▶ **Work to complete**:
Return the data below exactly, but only from the line containing "M1976,1376l14,8 7,19 -36,36" through the line containing "M793,1254l108,-58", with both of those lines included.

▶ **Supplied data**:
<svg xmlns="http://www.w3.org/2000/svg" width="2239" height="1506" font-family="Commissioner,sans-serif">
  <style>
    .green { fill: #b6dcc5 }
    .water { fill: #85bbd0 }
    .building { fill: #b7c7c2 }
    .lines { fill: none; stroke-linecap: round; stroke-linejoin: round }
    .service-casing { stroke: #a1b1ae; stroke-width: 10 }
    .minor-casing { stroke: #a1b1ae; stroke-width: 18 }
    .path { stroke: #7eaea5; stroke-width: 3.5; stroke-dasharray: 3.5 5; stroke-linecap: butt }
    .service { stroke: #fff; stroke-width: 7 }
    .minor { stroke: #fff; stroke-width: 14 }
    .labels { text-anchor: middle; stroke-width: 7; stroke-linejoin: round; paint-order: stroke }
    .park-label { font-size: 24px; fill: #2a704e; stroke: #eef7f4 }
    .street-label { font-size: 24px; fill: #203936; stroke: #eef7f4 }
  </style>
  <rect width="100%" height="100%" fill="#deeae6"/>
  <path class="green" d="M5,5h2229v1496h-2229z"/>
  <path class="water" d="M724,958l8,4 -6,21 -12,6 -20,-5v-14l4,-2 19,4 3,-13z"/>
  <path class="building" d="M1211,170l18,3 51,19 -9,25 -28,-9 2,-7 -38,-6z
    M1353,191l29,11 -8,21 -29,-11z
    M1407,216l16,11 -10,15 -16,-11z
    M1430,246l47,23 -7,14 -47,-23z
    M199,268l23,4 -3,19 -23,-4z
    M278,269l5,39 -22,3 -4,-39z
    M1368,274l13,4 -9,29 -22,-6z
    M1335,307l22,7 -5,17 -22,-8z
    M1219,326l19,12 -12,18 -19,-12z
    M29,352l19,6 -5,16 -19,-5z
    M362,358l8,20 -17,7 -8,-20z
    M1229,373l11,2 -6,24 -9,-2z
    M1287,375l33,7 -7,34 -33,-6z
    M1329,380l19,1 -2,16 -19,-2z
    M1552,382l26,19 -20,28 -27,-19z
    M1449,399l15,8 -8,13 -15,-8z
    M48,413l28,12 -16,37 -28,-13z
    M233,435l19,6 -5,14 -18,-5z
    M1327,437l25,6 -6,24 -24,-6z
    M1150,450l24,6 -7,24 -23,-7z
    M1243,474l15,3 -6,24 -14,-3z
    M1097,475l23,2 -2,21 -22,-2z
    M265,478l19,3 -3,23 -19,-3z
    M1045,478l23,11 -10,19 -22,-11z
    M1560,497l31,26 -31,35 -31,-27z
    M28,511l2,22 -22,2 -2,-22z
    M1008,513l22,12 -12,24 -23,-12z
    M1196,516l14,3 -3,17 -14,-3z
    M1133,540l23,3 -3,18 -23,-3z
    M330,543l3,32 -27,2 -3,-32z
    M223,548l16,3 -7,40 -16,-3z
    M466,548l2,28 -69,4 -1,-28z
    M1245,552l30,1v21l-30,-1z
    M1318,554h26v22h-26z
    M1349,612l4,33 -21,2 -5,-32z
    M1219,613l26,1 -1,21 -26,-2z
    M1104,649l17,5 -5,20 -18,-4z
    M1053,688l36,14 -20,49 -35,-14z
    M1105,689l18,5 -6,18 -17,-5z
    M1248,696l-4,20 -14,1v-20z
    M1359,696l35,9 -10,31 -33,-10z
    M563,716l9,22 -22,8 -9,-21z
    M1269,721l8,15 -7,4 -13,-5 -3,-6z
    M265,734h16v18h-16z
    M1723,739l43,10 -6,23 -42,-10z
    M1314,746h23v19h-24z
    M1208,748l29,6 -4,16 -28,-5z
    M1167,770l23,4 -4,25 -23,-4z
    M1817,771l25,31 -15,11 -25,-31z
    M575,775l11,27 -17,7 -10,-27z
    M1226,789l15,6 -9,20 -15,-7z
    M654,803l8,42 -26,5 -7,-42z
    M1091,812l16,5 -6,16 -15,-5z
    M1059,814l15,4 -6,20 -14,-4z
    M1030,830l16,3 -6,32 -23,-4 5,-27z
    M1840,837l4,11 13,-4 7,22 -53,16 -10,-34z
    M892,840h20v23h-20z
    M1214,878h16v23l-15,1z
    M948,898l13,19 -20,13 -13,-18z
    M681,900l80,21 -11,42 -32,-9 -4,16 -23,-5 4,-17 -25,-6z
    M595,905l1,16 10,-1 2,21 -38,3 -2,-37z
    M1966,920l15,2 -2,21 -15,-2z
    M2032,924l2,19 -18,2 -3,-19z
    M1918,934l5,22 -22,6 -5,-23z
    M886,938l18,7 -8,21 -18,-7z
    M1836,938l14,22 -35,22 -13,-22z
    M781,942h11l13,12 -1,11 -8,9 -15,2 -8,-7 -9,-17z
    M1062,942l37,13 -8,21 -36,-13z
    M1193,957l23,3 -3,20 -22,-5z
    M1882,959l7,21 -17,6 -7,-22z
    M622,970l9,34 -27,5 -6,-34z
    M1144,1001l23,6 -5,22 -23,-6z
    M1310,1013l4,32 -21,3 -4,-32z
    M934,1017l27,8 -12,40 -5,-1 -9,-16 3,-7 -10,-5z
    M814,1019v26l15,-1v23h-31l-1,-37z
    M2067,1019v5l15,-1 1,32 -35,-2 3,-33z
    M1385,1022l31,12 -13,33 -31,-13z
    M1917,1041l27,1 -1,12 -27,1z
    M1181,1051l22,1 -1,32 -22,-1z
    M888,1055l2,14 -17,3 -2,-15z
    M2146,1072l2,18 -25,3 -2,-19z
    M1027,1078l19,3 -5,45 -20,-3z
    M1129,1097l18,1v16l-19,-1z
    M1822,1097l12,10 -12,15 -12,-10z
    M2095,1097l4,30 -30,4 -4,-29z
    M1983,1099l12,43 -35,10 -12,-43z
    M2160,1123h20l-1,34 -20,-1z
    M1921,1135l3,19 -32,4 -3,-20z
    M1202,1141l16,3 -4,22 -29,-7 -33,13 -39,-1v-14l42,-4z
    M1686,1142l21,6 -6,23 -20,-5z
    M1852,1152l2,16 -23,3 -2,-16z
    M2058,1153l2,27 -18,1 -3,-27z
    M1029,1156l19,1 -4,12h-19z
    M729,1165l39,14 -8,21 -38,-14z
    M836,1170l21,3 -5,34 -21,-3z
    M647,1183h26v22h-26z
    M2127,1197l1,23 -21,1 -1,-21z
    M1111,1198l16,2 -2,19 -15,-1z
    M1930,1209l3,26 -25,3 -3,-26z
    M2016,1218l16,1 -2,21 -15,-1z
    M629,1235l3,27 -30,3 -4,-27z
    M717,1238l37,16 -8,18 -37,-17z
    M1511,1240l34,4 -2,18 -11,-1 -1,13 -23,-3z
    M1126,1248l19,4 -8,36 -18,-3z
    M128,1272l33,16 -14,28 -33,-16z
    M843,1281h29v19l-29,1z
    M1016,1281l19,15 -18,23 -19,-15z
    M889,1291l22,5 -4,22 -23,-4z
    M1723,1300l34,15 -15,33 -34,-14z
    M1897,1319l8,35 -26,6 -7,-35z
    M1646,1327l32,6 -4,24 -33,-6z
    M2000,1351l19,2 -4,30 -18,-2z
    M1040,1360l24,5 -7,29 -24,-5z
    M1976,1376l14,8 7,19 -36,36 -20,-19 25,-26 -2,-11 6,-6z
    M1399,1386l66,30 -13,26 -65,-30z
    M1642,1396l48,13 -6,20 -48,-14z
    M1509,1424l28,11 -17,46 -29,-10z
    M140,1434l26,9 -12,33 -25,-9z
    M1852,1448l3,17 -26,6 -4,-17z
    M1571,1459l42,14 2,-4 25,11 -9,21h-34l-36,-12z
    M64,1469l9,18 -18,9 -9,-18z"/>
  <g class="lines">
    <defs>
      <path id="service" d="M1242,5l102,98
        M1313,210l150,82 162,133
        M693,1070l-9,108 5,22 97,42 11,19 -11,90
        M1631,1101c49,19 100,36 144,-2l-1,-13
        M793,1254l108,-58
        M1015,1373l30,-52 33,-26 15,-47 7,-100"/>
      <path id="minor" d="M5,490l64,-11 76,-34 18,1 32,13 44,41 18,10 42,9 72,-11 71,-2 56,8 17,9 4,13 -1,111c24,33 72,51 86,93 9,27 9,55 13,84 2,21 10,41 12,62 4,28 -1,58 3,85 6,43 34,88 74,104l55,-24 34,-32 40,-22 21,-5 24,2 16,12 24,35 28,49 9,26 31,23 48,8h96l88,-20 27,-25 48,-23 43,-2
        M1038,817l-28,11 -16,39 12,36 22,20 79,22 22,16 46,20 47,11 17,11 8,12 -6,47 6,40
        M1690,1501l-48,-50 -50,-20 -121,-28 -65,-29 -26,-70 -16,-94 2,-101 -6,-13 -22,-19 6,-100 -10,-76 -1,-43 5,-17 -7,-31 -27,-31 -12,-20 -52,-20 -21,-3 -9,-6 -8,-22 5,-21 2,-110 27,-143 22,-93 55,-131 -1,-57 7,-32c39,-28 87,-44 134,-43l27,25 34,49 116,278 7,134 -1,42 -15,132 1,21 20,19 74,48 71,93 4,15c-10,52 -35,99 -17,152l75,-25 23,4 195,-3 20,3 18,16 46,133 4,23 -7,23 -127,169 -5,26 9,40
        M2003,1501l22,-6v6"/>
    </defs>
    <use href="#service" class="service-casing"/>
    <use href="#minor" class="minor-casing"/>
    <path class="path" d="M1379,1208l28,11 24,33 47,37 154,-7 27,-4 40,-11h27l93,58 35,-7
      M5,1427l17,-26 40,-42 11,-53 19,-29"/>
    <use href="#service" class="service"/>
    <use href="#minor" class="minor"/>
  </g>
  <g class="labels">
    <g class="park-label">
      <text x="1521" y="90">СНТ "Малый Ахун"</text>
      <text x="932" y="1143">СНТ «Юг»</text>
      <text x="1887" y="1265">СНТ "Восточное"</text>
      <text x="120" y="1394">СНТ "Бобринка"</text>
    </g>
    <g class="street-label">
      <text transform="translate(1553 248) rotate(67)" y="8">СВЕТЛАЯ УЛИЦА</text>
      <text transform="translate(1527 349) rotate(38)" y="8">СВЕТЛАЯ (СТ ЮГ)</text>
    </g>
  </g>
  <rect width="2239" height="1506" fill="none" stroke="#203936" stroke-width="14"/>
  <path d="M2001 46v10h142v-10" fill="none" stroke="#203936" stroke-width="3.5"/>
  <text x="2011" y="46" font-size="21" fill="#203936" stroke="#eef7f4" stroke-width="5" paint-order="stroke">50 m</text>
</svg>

▶ **Answer to this task**:
    M1976,1376l14,8 7,19 -36,36 -20,-19 25,-26 -2,-11 6,-6z
    M1399,1386l66,30 -13,26 -65,-30z
    M1642,1396l48,13 -6,20 -48,-14z
    M1509,1424l28,11 -17,46 -29,-10z
    M140,1434l26,9 -12,33 -25,-9z
    M1852,1448l3,17 -26,6 -4,-17z
    M1571,1459l42,14 2,-4 25,11 -9,21h-34l-36,-12z
    M64,1469l9,18 -18,9 -9,-18z"/>
  <g class="lines">
    <defs>
      <path id="service" d="M1242,5l102,98
        M1313,210l150,82 162,133
        M693,1070l-9,108 5,22 97,42 11,19 -11,90
        M1631,1101c49,19 100,36 144,-2l-1,-13
        M793,1254l108,-58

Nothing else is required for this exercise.